Transcribe the stretch of entries below from the line with "199: (164, 171)" through the line with "225: (190, 160)", exactly and with both ends included; leave out all other lines.

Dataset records
━━━━━━━━━━━━━━━━━━━━━━━━━━━━━━
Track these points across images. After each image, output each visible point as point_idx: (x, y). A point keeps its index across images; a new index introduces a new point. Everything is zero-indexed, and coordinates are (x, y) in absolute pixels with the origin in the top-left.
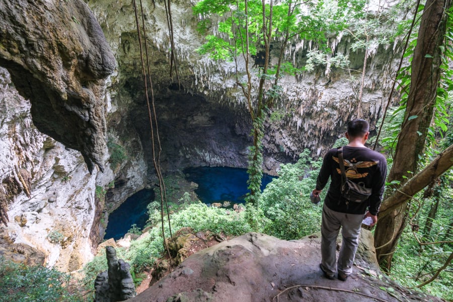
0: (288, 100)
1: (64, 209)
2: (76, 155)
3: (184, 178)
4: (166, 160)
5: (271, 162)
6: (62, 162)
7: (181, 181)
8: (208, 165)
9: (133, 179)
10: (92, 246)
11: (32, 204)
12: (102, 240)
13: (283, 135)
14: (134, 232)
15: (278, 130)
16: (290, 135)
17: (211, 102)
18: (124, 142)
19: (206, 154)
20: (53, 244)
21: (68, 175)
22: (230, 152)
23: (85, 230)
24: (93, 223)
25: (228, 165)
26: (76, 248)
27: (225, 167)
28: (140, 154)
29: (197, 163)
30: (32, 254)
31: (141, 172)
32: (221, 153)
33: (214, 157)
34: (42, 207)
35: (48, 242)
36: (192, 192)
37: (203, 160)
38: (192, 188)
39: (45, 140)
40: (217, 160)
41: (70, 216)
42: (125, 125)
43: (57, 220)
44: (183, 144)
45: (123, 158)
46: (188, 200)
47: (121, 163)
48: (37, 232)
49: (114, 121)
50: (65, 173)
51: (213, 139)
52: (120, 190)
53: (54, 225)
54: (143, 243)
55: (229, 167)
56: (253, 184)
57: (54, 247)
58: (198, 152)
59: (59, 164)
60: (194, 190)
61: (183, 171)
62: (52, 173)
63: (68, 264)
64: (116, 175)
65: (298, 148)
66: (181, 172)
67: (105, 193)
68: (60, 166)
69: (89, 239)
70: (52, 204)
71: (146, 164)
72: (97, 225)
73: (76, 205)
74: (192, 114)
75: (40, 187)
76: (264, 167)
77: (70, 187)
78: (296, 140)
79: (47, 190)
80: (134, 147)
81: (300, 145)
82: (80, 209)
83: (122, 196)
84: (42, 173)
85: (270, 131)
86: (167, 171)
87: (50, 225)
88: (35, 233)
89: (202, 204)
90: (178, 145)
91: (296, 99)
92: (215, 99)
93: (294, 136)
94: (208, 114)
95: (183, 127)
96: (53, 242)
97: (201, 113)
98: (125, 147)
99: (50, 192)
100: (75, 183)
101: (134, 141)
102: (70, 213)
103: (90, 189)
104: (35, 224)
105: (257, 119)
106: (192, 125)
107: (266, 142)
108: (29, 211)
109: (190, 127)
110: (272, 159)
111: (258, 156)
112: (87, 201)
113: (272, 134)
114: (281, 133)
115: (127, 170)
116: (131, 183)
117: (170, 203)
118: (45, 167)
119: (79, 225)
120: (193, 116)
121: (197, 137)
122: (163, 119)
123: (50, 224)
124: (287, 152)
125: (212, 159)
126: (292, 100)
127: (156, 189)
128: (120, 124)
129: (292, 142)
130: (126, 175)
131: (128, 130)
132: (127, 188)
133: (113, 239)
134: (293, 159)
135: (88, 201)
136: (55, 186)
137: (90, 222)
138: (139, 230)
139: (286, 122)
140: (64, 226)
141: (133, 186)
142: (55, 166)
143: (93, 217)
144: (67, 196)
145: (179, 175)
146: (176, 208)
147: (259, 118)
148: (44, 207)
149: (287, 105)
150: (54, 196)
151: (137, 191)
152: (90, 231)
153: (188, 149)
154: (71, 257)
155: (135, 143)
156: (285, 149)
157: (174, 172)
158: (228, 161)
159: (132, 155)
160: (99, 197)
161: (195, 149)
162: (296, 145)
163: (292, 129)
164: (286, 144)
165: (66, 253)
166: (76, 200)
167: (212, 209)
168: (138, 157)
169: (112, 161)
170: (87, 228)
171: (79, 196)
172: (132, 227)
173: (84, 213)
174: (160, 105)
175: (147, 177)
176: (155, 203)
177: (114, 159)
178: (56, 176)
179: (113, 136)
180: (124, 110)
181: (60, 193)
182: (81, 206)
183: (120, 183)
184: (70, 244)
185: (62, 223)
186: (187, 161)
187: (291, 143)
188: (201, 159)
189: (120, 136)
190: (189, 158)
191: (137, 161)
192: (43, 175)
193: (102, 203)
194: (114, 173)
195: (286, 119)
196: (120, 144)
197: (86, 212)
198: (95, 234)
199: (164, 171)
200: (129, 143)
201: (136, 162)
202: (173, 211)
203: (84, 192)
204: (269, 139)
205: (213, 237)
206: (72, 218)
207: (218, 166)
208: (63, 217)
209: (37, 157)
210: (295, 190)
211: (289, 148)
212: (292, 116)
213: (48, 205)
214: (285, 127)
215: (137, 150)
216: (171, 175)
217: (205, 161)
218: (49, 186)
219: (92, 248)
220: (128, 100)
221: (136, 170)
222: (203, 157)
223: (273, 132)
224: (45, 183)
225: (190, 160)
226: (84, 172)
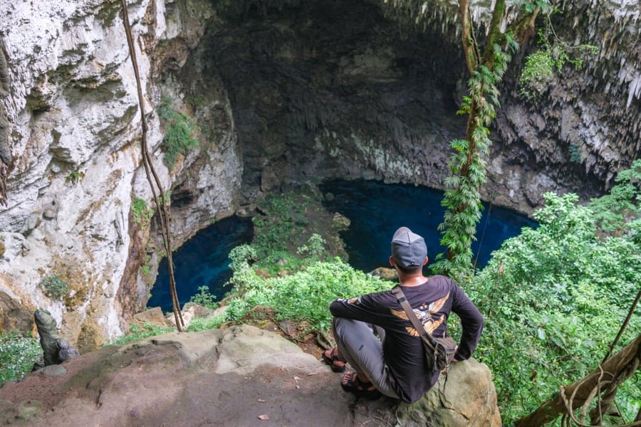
0: (612, 18)
1: (71, 236)
2: (91, 128)
3: (320, 203)
4: (284, 157)
5: (540, 186)
6: (65, 142)
7: (313, 209)
8: (379, 178)
9: (211, 192)
10: (123, 316)
11: (14, 218)
12: (142, 308)
13: (585, 116)
14: (202, 302)
15: (571, 103)
16: (603, 120)
17: (397, 21)
18: (194, 109)
19: (377, 151)
20: (49, 300)
21: (78, 168)
22: (435, 152)
23: (109, 282)
24: (125, 270)
25: (427, 183)
26: (92, 313)
27: (421, 186)
28: (229, 137)
29: (354, 171)
30: (12, 310)
31: (228, 179)
32: (413, 150)
33: (395, 160)
34: (32, 226)
35: (41, 294)
36: (334, 235)
37: (369, 165)
38: (336, 228)
39: (29, 93)
40: (403, 169)
41: (81, 250)
42: (199, 71)
43: (57, 256)
44: (324, 122)
45: (189, 143)
46: (318, 254)
47: (186, 155)
48: (23, 272)
49: (174, 59)
50: (73, 163)
51: (398, 116)
52: (183, 212)
53: (53, 264)
54: (213, 326)
55: (431, 188)
56: (453, 234)
57: (51, 305)
58: (359, 145)
59: (60, 145)
60: (339, 232)
61: (320, 186)
62: (48, 161)
63: (76, 341)
64: (174, 179)
65: (622, 155)
66: (313, 188)
67: (151, 214)
68: (61, 149)
69: (117, 302)
70: (49, 222)
71: (240, 161)
72: (133, 277)
73: (93, 230)
74: (351, 50)
75: (27, 187)
76: (520, 196)
77: (82, 194)
78: (619, 135)
79: (41, 195)
80: (216, 121)
81: (630, 148)
82: (101, 239)
83: (188, 226)
84: (29, 161)
85: (547, 105)
86: (283, 183)
87: (45, 263)
88: (19, 274)
89: (343, 265)
90: (314, 124)
91: (635, 18)
92: (406, 12)
93: (614, 122)
94: (389, 51)
95: (327, 82)
96: (50, 295)
97: (373, 48)
98: (196, 119)
99: (47, 200)
100: (90, 186)
101: (217, 108)
102: (81, 245)
103: (118, 202)
104: (20, 257)
105: (480, 70)
106: (347, 77)
107: (533, 132)
108: (10, 231)
109: (345, 82)
110: (544, 179)
111: (473, 167)
112: (112, 226)
113: (551, 114)
114: (578, 112)
115: (198, 172)
116: (206, 201)
117: (283, 254)
118: (33, 148)
119: (97, 271)
120: (352, 56)
121: (360, 107)
122: (282, 59)
123: (46, 260)
124: (588, 165)
125: (391, 165)
126: (622, 18)
127: (258, 218)
128: (185, 67)
129: (607, 137)
130: (196, 181)
131: (207, 81)
132: (198, 210)
133: (159, 308)
134: (604, 183)
135: (116, 227)
136: (55, 188)
137: (119, 268)
138: (214, 300)
139: (596, 83)
140: (69, 268)
141: (211, 207)
142: (53, 147)
143: (125, 260)
144: (78, 212)
145: (310, 193)
146: (293, 266)
147: (486, 69)
148: (36, 227)
149: (607, 33)
150: (53, 207)
151: (219, 218)
152: (118, 286)
153: (335, 135)
154: (83, 329)
155: (220, 112)
156: (584, 155)
157: (299, 187)
158: (429, 173)
159: (210, 140)
160: (139, 221)
161: (353, 136)
162: (619, 148)
163: (612, 103)
164: (589, 141)
165: (74, 320)
166: (93, 222)
167: (367, 279)
168: (224, 145)
169: (167, 148)
170: (113, 280)
171: (98, 213)
172: (200, 292)
173: (108, 249)
174: (277, 25)
175: (241, 191)
176: (244, 250)
177: (171, 143)
178: (56, 169)
179: (171, 94)
180: (193, 33)
181: (66, 203)
182: (102, 234)
183: (182, 197)
184: (82, 305)
185: (67, 263)
186: (331, 162)
187: (603, 141)
188: (363, 162)
189: (187, 94)
190: (337, 158)
191: (222, 153)
192: (31, 164)
193: (144, 234)
194: (170, 174)
195: (599, 73)
196: (185, 112)
197: (111, 248)
198: (129, 293)
199: (277, 181)
200: (206, 111)
201: (218, 155)
202: (285, 272)
203: (107, 208)
204: (542, 125)
205: (311, 335)
206: (85, 256)
207: (405, 182)
208: (68, 251)
209: (18, 127)
210: (576, 264)
211: (596, 154)
212: (617, 66)
213: (42, 224)
214: (593, 96)
215: (222, 129)
216: (292, 192)
217: (372, 167)
218: (44, 188)
219: (121, 318)
220: (204, 12)
221: (217, 174)
222: (369, 157)
223: (554, 109)
224: (36, 181)
225: (339, 161)
226: (108, 166)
━━━━━━━━━━━━━━━━━━━━━━━━━━━━━━
> **RESPONSE TO THIS TASK**
199: (164, 171)
200: (129, 143)
201: (136, 162)
202: (173, 211)
203: (84, 192)
204: (269, 139)
205: (213, 237)
206: (72, 218)
207: (218, 166)
208: (63, 217)
209: (37, 157)
210: (295, 190)
211: (289, 148)
212: (292, 116)
213: (48, 205)
214: (285, 127)
215: (137, 150)
216: (171, 175)
217: (205, 161)
218: (49, 186)
219: (92, 248)
220: (128, 100)
221: (136, 170)
222: (203, 157)
223: (273, 132)
224: (45, 183)
225: (190, 160)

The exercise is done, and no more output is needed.